(Action item) Print the listing below word for word, but drop any pictures it contains.
--- Data below Enclosed Below ---
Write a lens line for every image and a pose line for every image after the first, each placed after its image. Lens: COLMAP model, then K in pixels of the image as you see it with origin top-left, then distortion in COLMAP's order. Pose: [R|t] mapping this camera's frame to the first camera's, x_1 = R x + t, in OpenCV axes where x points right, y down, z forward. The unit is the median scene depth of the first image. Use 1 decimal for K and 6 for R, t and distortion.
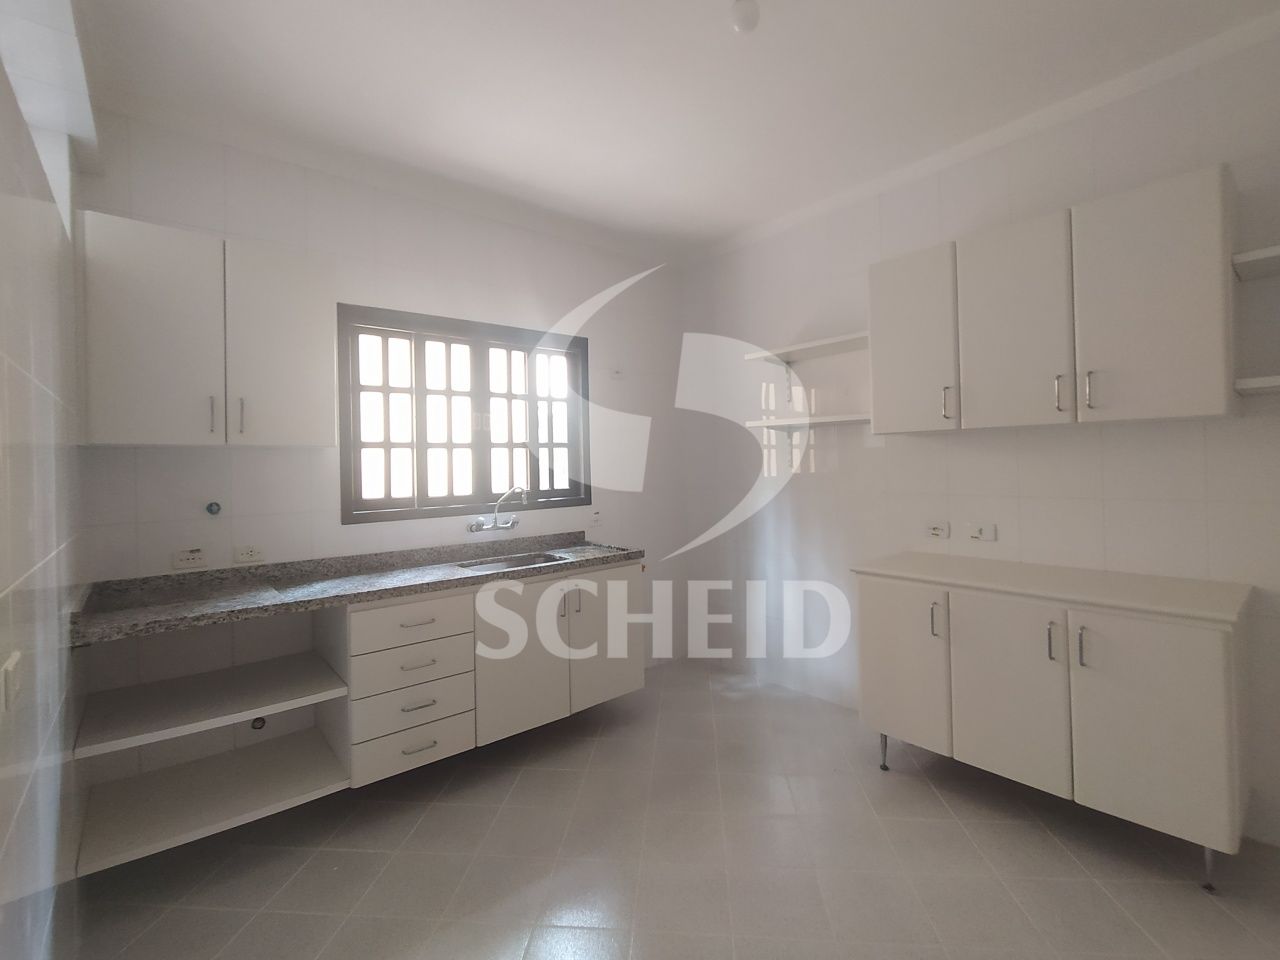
lens RADIAL K [[563.3, 0, 636.7], [0, 563.3, 454.2], [0, 0, 1]] dist [-0.018007, -0.000264]
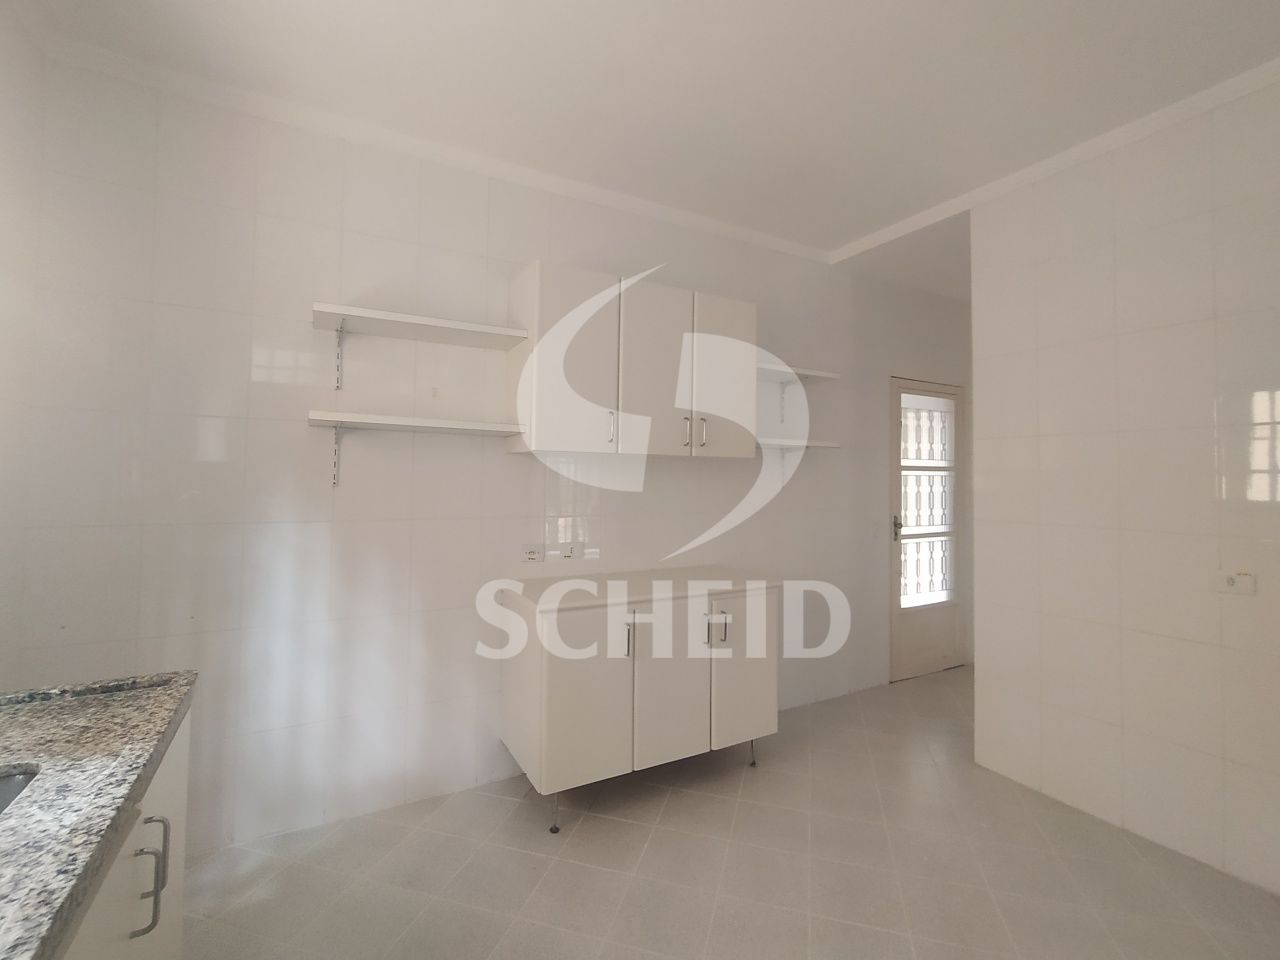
lens RADIAL K [[563.3, 0, 636.7], [0, 563.3, 454.2], [0, 0, 1]] dist [-0.018007, -0.000264]
pose [[0.188411, 0.059062, 0.980313, -0.385979], [-0.034041, 0.997983, -0.053584, 0.010345], [-0.981500, -0.023275, 0.190042, 0.642134]]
--- End of Enclosed Data below ---
(Answer space)
Write a lens line for every image and a pose line for every image after the first, each placed after its image. Lens: COLMAP model, then K in pixels of the image as you see it with origin top-left, then distortion in COLMAP's order. Pose: [R|t] mapping this camera's frame to the first camera's, x_1 = R x + t, in OpenCV axes where x points right, y down, z forward. The unit is the median scene depth of the first image. Use 1 decimal for K and 6 for R, t and distortion.
lens RADIAL K [[563.3, 0, 636.7], [0, 563.3, 454.2], [0, 0, 1]] dist [-0.018007, -0.000264]
lens RADIAL K [[563.3, 0, 636.7], [0, 563.3, 454.2], [0, 0, 1]] dist [-0.018007, -0.000264]
pose [[0.188411, 0.059062, 0.980313, -0.385979], [-0.034041, 0.997983, -0.053584, 0.010345], [-0.981500, -0.023275, 0.190042, 0.642134]]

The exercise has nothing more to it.